General information on data literacy

Statistical Definitions

Descriptive Descriptions

Central Tendencies
(an estimate of the "center" of a distribution of values)

Median: The "middle" of a sorted list of numbers
  • Found by ordering the numbers and finding the middle number
  • When the list of numbers is even, the 2 middle numbers are averaged for the median
  • Also known as the 50th percentile
Mean: Same as what most people call average.
  • Found by adding up a list of numbers and dividing by the count of numbers in the list
Mode: The most commonly occuring value
  • Found by counting those numbers that repeat
  • Those that repeat the most are the "mode"
  • There may be more than one "mode"
  • There may be no mode
(spread of the values around the central tendency)

Standard Deviation: extent of deviation for a group as a whole 
  • Find the Mean
  • Subtract the mean from the value of each item
  • Square the result
  • When finished, sum all the results
  • Divide that answer by a number that is 1 less than the total number of items
  • Take the square root of the quotient
Quartiles: Along with the Median, these are values that devide your data into 4 parts.
  • For the first quartile (Q1) find the middle number between the smallest number and the median
  • For the third quartile (Q3) find the middle number between the largest number and the median 


(summary of the frequency of individual values or ranges of values for a variable)
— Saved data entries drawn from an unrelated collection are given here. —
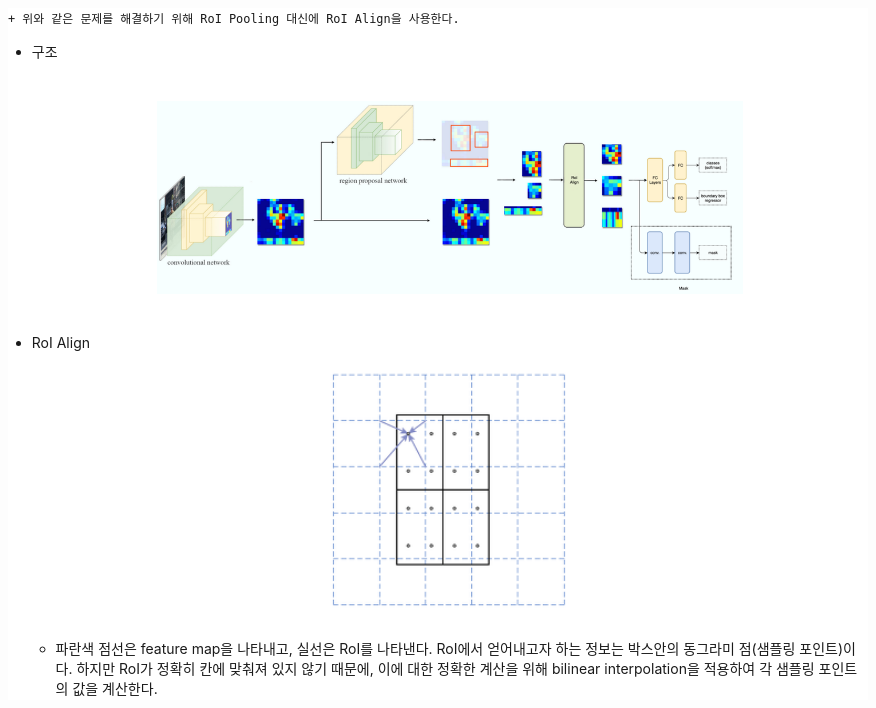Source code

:     + 위와 같은 문제를 해결하기 위해 RoI Pooling 대신에 RoI Align을 사용한다.

- 구조

    <center><img src="/reference_image/MH.Ji/R-CNN models/25.PNG" width="70%"></center><br>

- RoI Align

    <center><img src="/reference_image/MH.Ji/R-CNN models/22.PNG" width="30%"></center><br>

    + 파란색 점선은 feature map을 나타내고, 실선은 RoI를 나타낸다. RoI에서 얻어내고자 하는 정보는 박스안의 동그라미 점(샘플링 포인트)이다. 하지만 RoI가 정확히 칸에 맞춰져 있지 않기 때문에, 이에 대한 정확한 계산을 위해 bilinear interpolation을 적용하여 각 샘플링 포인트의 값을 계산한다.
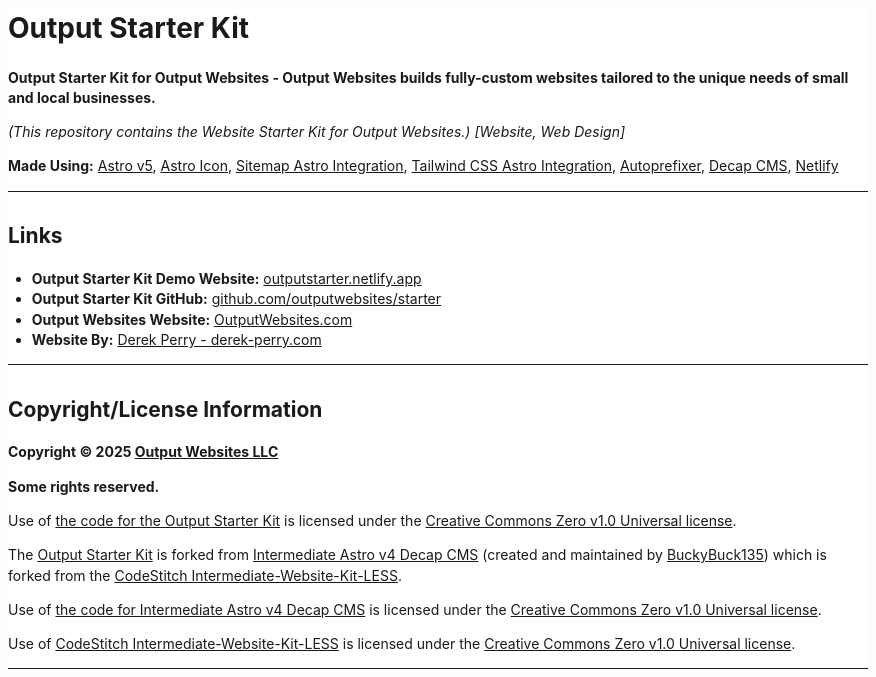 # Output Starter Kit

**Output Starter Kit for Output Websites - Output Websites builds fully-custom websites tailored to the unique needs of small and local businesses.**

_(This repository contains the Website Starter Kit for Output Websites.)_
_[Website, Web Design]_

**Made Using:** [Astro v5](https://astro.build "Astro.build Homepage"), [Astro Icon](https://astroicon.dev "AstroIcon.dev Homepage"), [Sitemap Astro Integration](https://docs.astro.build/en/guides/integrations-guide/sitemap "Astro Sitemap Docs"), [Tailwind CSS Astro Integration](https://docs.astro.build/en/guides/integrations-guide/tailwind "Astro Tailwind CSS Docs"), [Autoprefixer](https://npmjs.com/package/autoprefixer "Autoprefixer NPM Listing"), [Decap CMS](https://decapcms.org "DecapCMS.org Homepage"), [Netlify](https://netlify.com "Netlify.com Homepage")

---

## Links

* **Output Starter Kit Demo Website:** [outputstarter.netlify.app](https://outputstarter.netlify.app "Output Starter Kit Demo")
* **Output Starter Kit GitHub:** [github.com/outputwebsites/starter](https://github.com/outputwebsites/starter "Output Starter Kit GitHub Repository")
* **Output Websites Website:** [OutputWebsites.com](https://OutputWebsites.com "OutputWebsites.com Homepage")
* **Website By:** [Derek Perry - derek-perry.com](https://derek-perry.com "Derek-Perry.com Homepage")

---

## Copyright/License Information

**Copyright © 2025 [Output Websites LLC](https://OutputWebsites.com "OutputWebsites.com Homepage")**

**Some rights reserved.**

Use of [the code for the Output Starter Kit](https://github.com/outputwebsites/stater "Output Starter Kit GitHub Repository") is licensed under the [Creative Commons Zero v1.0 Universal license](https://creativecommons.org/publicdomain/zero/1.0).

The [Output Starter Kit](https://github.com/outputwebsites/stater "Output Starter Kit GitHub Repository") is forked from [Intermediate Astro v4 Decap CMS](https://github.com/CodeStitchOfficial/Intermediate-Astro-v4-Decap-CMS "Intermediate Astro v4 Decap CMS GitHub Repository") (created and maintained by [BuckyBuck135](https://github.com/BuckyBuck135)) which is forked from the [CodeStitch Intermediate-Website-Kit-LESS](https://github.com/CodeStitchOfficial/Intermediate-Website-Kit-LESS "CodeStitch Intermediate-Website-Kit-LESS GitHub Repository").

Use of [the code for Intermediate Astro v4 Decap CMS](https://github.com/CodeStitchOfficial/Intermediate-Astro-v4-Decap-CMS "Intermediate Astro v4 Decap CMS GitHub Repository") is licensed under the [Creative Commons Zero v1.0 Universal license](https://creativecommons.org/publicdomain/zero/1.0).

Use of [CodeStitch Intermediate-Website-Kit-LESS](https://github.com/CodeStitchOfficial/Intermediate-Website-Kit-LESS "CodeStitch Intermediate-Website-Kit-LESS GitHub Repository") is licensed under the [Creative Commons Zero v1.0 Universal license](https://creativecommons.org/publicdomain/zero/1.0).

---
Frequency Distribution: A table showing the values in a sample and how often they occur


Inferential Descriptions

Population: The subjects of a particular study
Parameters: A characteristic or property of a population 
Sample: A subset of the population. What data is collected
Statistic: A characteristic of a sample

Estimation of parameters
Confidence intervals: the best estimation of the parameter of a population value given the sample value.* It is equivelent to the Mean plus or minus the error of margin.
Error of margin:
  • Calculated by taking the standard deviation (or standard error)
  • Dividing it by the square root of the number of observations (> 30 if the std dev is from the sample)
  • Multiplying the result by the Confidence Interval (1.96 for a 95% confidence level and 2.576 for 99% confidence level)
Hypothesis testing
Null hypothesis: When comparing two populations, the assumption that there will be no difference between them.

Regression analysis: A statistical process for estimating relationships among variables. It is used to determine which independent variables (x) will have an impact on the main factor (dependent variable - y) you are trying to understand.

T-test: Used to determine if there is a significant difference between the means of two groups.

ANOVA: Analysis of Variance. A test for the difference between two or more means*